9. Understand what success is
This is the ninth principle of stakeholder engagement.
Project success means different things to different people and you need to establish what your stakeholder community perceives success to be for them in the context of project delivery. For example, an office block delivered to time and budget may not be deemed a success if the process of delivery was fraught and the new space just reminds people of poor relationships.
Why is it important?
Stakeholders have a variety of vested interests in the outcome of a project. These interests determine their perspectives of success, which in turn influences how satisfied they will be with the project outcomes. It is therefore important to distinguish stakeholders’ success criteria in order to prioritise and manage expectations. Stakeholders’ perspectives are often caused by a partial or limited view of the whole project and as a consequence it is also important to allow stakeholders to understand the big picture and where they fit.
What does it cover?
Agree what success looks like: developing a project vision with all your stakeholders is a useful way of uncovering the differing world views that may exist across your community. This vision can be refined throughout the life of the project and serves as a central focus in your communication, ongoing engagement and facilitation with your stakeholder community.
A key element that needs constant consideration is the acceptance criteria. This is a key aspect when defining project success.
How might I do it?
- Examine the value of the project to each of the stakeholders.
- Ask what their success criteria are and make sure that measures are agreed to enabling tracking. These measures may change over the life of the project.
- Seek to clarify expectations - perception of success is influenced by the who, what and how. If necessary negotiate their view against the bigger picture for project delivery and success.
- Help stakeholders to understand the big picture of the project, how their agendas are being met, and how their opinions impact the project lifecycle.

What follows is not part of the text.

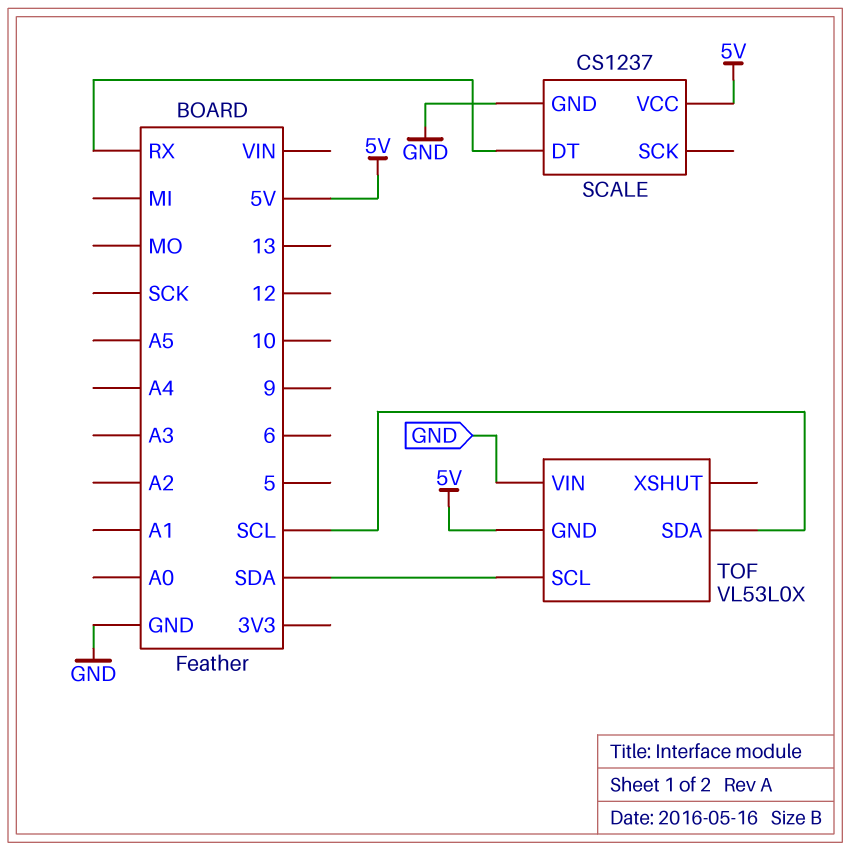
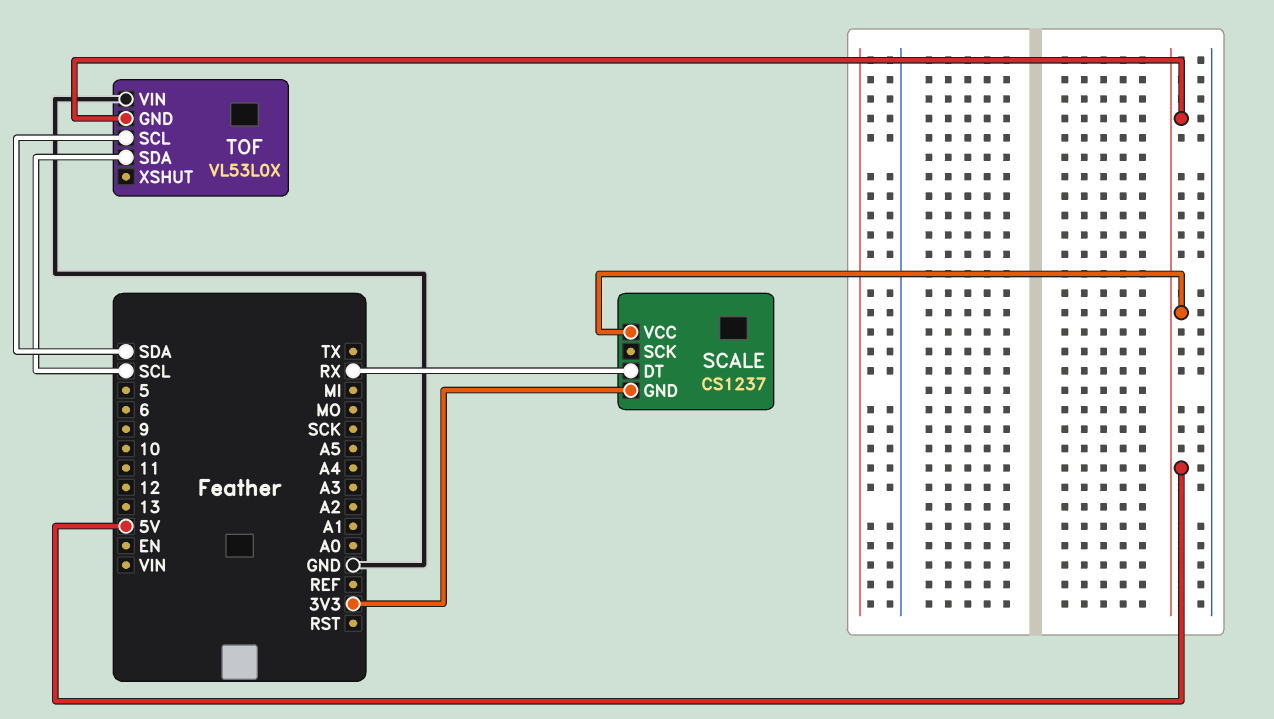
SCALE pin GND: GND -> 3V3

Use the links below to find particular examples and sources that are relevant to this principle.
Patterns and tools
1 Bourne, L (2011) Advising Upwards: Managing the Perceptions and Expectations of senior Management Stakeholders Management Decision, Vol 49 Iss:6 pp 1001-1023
2 RICS (2013) RICS Information Paper Managing Communications 1st edition RICS Publications
3 Walker, Steven F. and Marr, Jeffrey W. (2001) Stakeholder Power: A Winning Plan for Building Stakeholder Commitment and Driving Corporate Growth Perseus Books
Benefits of doing it
Benefits of applying this principle include:
- Open discussions about project success, helping to drive stakeholder motivation and redefine their expectations in support for the overall objectives and project success.
- Having a good understanding of different success options and criteria (measures), helping to mitigate potential risks before they turn into issues.

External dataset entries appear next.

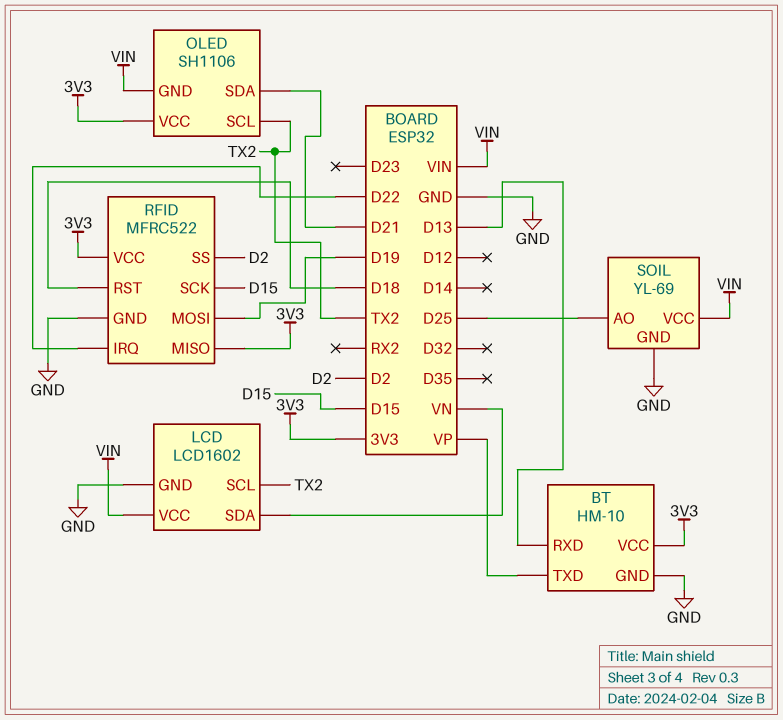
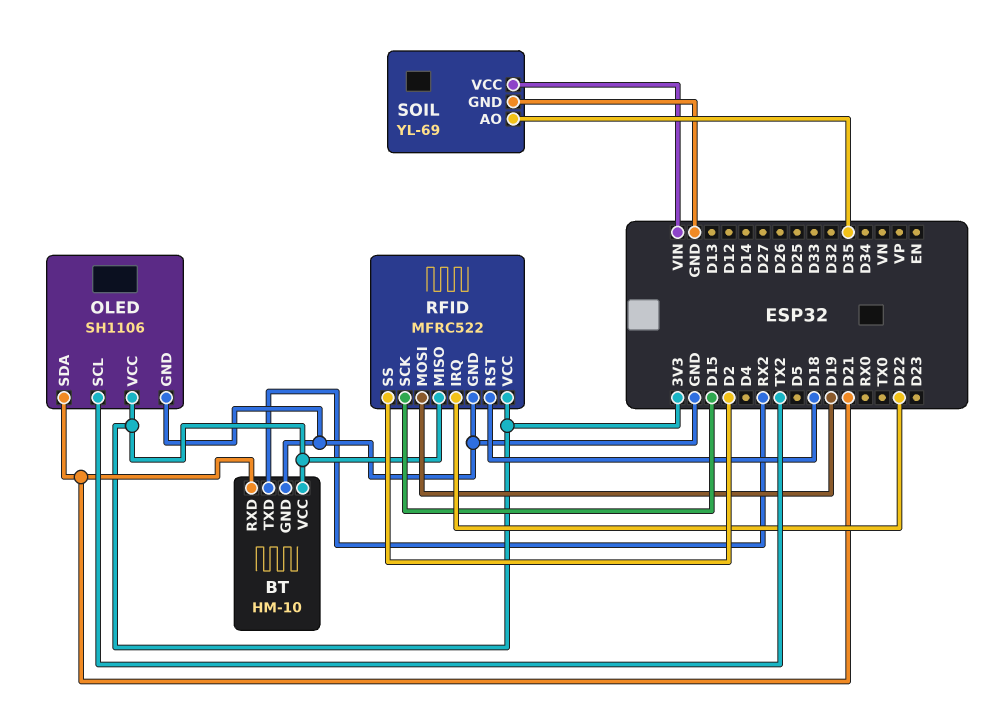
BT pin RXD: D13 -> D21
BT pin TXD: VP -> RX2
LCD: LCD1602 -> none
LCD pin GND: GND -> none
LCD pin SCL: TX2 -> none
LCD pin SDA: VN -> none
LCD pin VCC: VIN -> none
OLED pin GND: VIN -> GND
SOIL pin AO: D25 -> D35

- Project team motivation and focus on a shared vision.
- Prioritisation of tasks and activities.
Risks of not doing it
Risks of overlooking this principle include:
- Wasting time and money on aspects of the project that are not in line with the vision. Earned Value Management (EVM) is a key process / tool to measure use of time and money throughout the project lifecycle.
- Stakeholders can be disgruntled if success is not clearly identified in their mind-set.
- Inappropriate declaration of project success, followed by disappointment within the stakeholder community. This is where the project team declare that the project has been delivered successfully, however one or more of the key stakeholders has an opposing view and deems the project not a success based on their expectations.